**TEXT FOR ANALYSIS**
Frequency of site arrangement bias varies by TF family

For each TF, we recorded the number of partner TFs with site arrangement biases. We found Medea (MED), Trithorax-like (TRL) and Jing interacting gene regulatory 1 (JIGR1) to have the greatest number of partners ( Supplementary Table S7 ). TRL (also called GAGA factor) is widely known to be a chromatin remodeling factor ( 65–67 ) and as a ‘pioneer factor’ ( 68 , 69 ), and its motif has been found to be a determinant of context-specific DNA binding of other TFs ( 70 ). Figure 3 D shows the average number of partners with site arrangement biases, for each major DNA binding domain. Homeodomain TFs were predicted to have small numbers of partners on average ( P = 8E-11, see Supplementary Note 1 ), and none of the 39 TFs with > 10 predicted partners were from this family. (Also see Supplementary Figure S2 for a similar analysis that was performed without clustering of similar TF pairs; the general trend was observed here also.) It is interesting that one group of homeodomains, the Drosophila HOX genes, are known to exhibit latent (i.e. altered) specificities in some dimeric complexes ( 71 ), which may explain why those dimers were not detected by this method. If this phenomenon occurs with other homeodomains, it may contribute to a lower number of detected interactions for this family. On the other hand, TFs with ZF-C2H2 and MADF domains had a strong tendency to exhibit site arrangement biases ( P = 2E-10 and 8E-4, respectively).

Site arrangement biases predict direct TF–TF interactions and cooperative DNA binding

We hypothesized that specific patterns of TF-binding site spacing and orientation could reflect PPIs between the corresponding pairs of TFs. These physical interactions could allow cooperative binding to DNA, but only when the sites are arranged such that each TF can bind both its site and the other TF. We experimentally examined direct PPIs for 27 predicted TF pairs with various site arrangement biases ( Figure 4 A). Each pair was tested for direct physical interaction using a variation of the LUMIER method ( 58 , 59 ), modified to analyze direct binding in vitro . Coding regions for each TF were fused to either luciferase (luc) or MBP, expressed using an in vitro bacterial transcription and translation system and incubated together. PPIs were tested by measuring recovery of the luc-tagged protein following purification of the MBP-tagged protein. All combinations are normalized to a negative control interaction test replacing the luc-tagged TF with the luc protein alone. Based on our experience studying dimeric bHLH proteins (M.H.B. and H.N.P., unpublished results), we set a higher cutoff [Luminescence Intensity Ratio (LIR) of 7] than used in previous studies ( 58 , 59 ); with this cutoff, we observed no examples of proteins interacting with dozens of additional negative control interactions (unpublished results). Several negative control tests with the TF clock (CLK) are included here ( Figure 4 B and Supplementary Table S8 ).

Figure 4.

**MATERIAL PROVIDED**
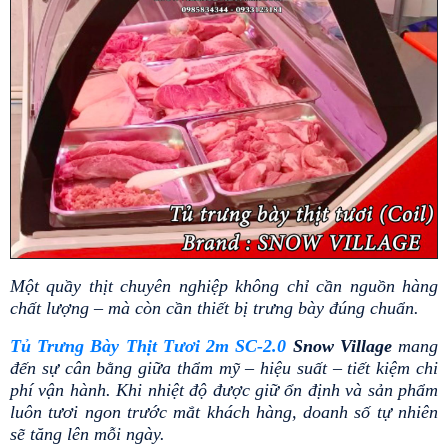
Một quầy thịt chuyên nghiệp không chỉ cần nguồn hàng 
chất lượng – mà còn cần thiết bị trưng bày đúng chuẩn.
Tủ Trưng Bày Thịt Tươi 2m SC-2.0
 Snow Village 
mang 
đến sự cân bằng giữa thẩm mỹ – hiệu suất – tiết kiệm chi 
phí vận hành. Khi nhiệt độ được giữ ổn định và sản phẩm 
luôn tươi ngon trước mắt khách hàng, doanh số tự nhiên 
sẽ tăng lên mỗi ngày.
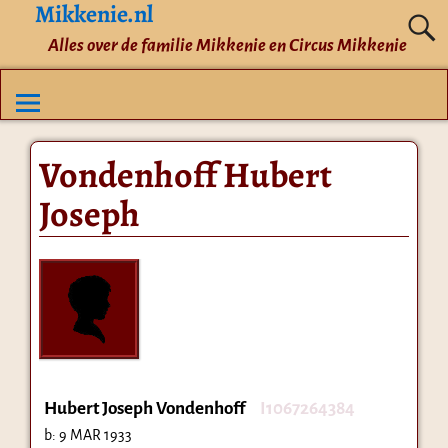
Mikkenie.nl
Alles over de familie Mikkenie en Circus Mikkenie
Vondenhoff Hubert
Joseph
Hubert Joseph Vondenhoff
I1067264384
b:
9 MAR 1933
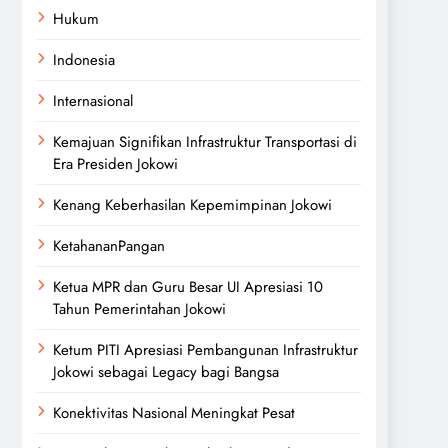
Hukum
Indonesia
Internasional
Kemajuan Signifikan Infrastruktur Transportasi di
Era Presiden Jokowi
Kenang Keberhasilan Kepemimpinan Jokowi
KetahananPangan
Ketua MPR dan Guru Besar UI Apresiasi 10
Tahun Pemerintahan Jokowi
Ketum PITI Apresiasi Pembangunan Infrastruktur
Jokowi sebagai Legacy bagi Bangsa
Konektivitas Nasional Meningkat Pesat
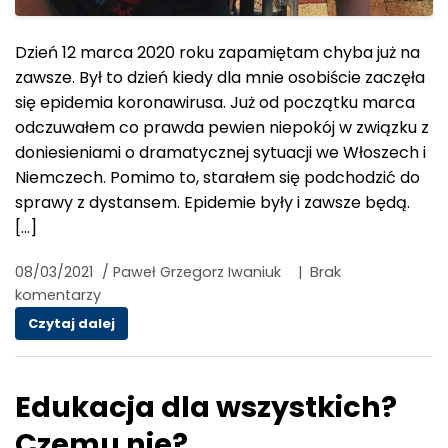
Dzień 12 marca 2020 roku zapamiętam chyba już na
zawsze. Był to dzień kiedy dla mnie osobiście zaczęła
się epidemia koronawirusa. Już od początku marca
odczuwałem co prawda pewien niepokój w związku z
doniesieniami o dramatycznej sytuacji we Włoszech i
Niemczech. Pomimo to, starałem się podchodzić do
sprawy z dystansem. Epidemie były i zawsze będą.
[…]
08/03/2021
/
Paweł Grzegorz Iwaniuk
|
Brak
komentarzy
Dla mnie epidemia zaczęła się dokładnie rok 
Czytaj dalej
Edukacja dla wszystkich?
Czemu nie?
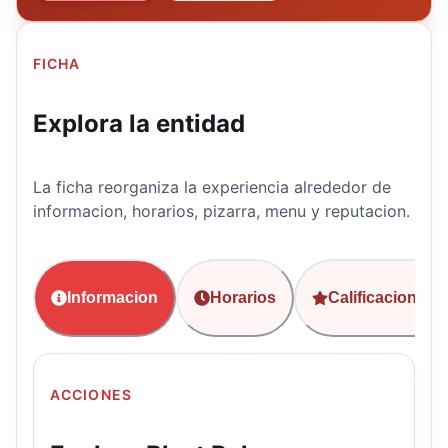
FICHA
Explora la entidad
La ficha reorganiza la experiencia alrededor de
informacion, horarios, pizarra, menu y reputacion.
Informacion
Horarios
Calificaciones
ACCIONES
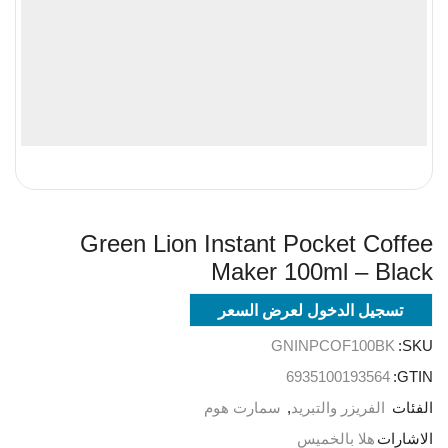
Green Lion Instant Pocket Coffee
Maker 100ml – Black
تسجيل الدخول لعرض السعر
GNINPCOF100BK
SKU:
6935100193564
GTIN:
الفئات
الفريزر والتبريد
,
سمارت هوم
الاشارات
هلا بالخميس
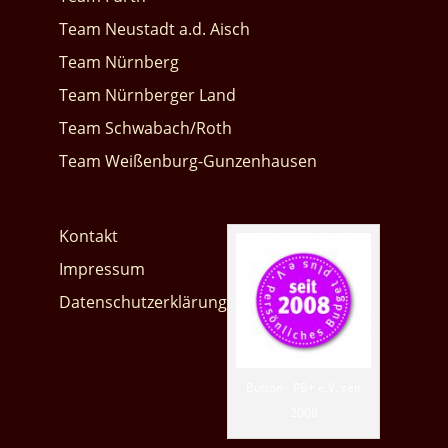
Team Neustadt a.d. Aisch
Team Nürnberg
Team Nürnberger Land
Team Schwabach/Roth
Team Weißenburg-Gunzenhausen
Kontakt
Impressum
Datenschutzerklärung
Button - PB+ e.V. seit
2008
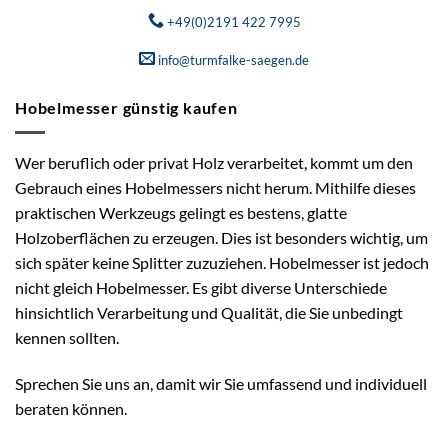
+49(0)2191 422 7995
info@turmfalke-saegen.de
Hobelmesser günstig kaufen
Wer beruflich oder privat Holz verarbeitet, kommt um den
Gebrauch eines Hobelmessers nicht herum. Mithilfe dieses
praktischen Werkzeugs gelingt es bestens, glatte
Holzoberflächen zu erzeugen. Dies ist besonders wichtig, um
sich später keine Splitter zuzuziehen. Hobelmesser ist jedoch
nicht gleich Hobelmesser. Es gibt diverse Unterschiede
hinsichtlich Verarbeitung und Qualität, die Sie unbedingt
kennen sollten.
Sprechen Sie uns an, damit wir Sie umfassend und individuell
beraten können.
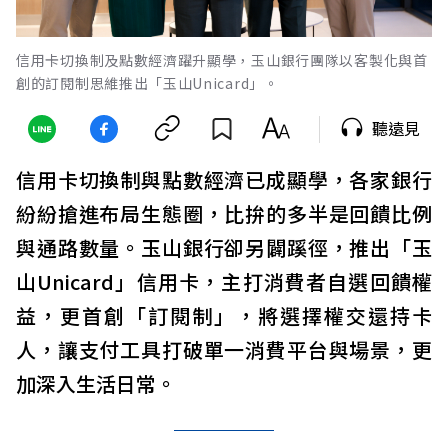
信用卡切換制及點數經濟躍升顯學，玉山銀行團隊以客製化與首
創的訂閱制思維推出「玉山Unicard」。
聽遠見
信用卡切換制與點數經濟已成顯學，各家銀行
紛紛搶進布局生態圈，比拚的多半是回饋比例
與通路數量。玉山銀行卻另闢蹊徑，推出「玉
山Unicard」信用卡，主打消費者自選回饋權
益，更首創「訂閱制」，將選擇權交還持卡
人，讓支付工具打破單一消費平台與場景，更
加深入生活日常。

**WHAT YOU NEED TO DO**
a) Which transcription factors does the text on site arrangement biases name together with an abbreviation in parentheses?
b) Carry the passage on transcription factor site arrangement biases forward, picking up after its last line.
The rows above are material of their own, apart from the text on transcription factor site arrangement.

**YOUR WRITTEN ANSWERS**
a) Medea (MED), Trithorax-like (TRL), Jing interacting gene regulatory 1 (JIGR1), clock (CLK)

b)
Experimental validation of predicted TF–TF interactions. ( A ) Predicted site arrangement signatures. For each pair of motifs (first and third column), the second column shows the predicted distance bias. The ‘.rev’ extension next to the motif names indicates that the motif is in reverse complement orientation. ( B ) Measurement of direct in vitro interaction between TF pairs. TF pairs (listed on Y -axis) were expressed as fusions to MBP or luciferase (Luc). The recovery of Luc-tagged protein following an MBP pull-down is reported as the LIR with a threshold of LIR = 7 for positive interactions. Interactions are color coded to indicate those that were predicted to interact in the current study (iTFs), those acting in the anterior-posterior patterning network (AP), those have been previously reported in high-throughput PPI assays and positive or negative controls (CTRL+, CTRL−).

Figure 4.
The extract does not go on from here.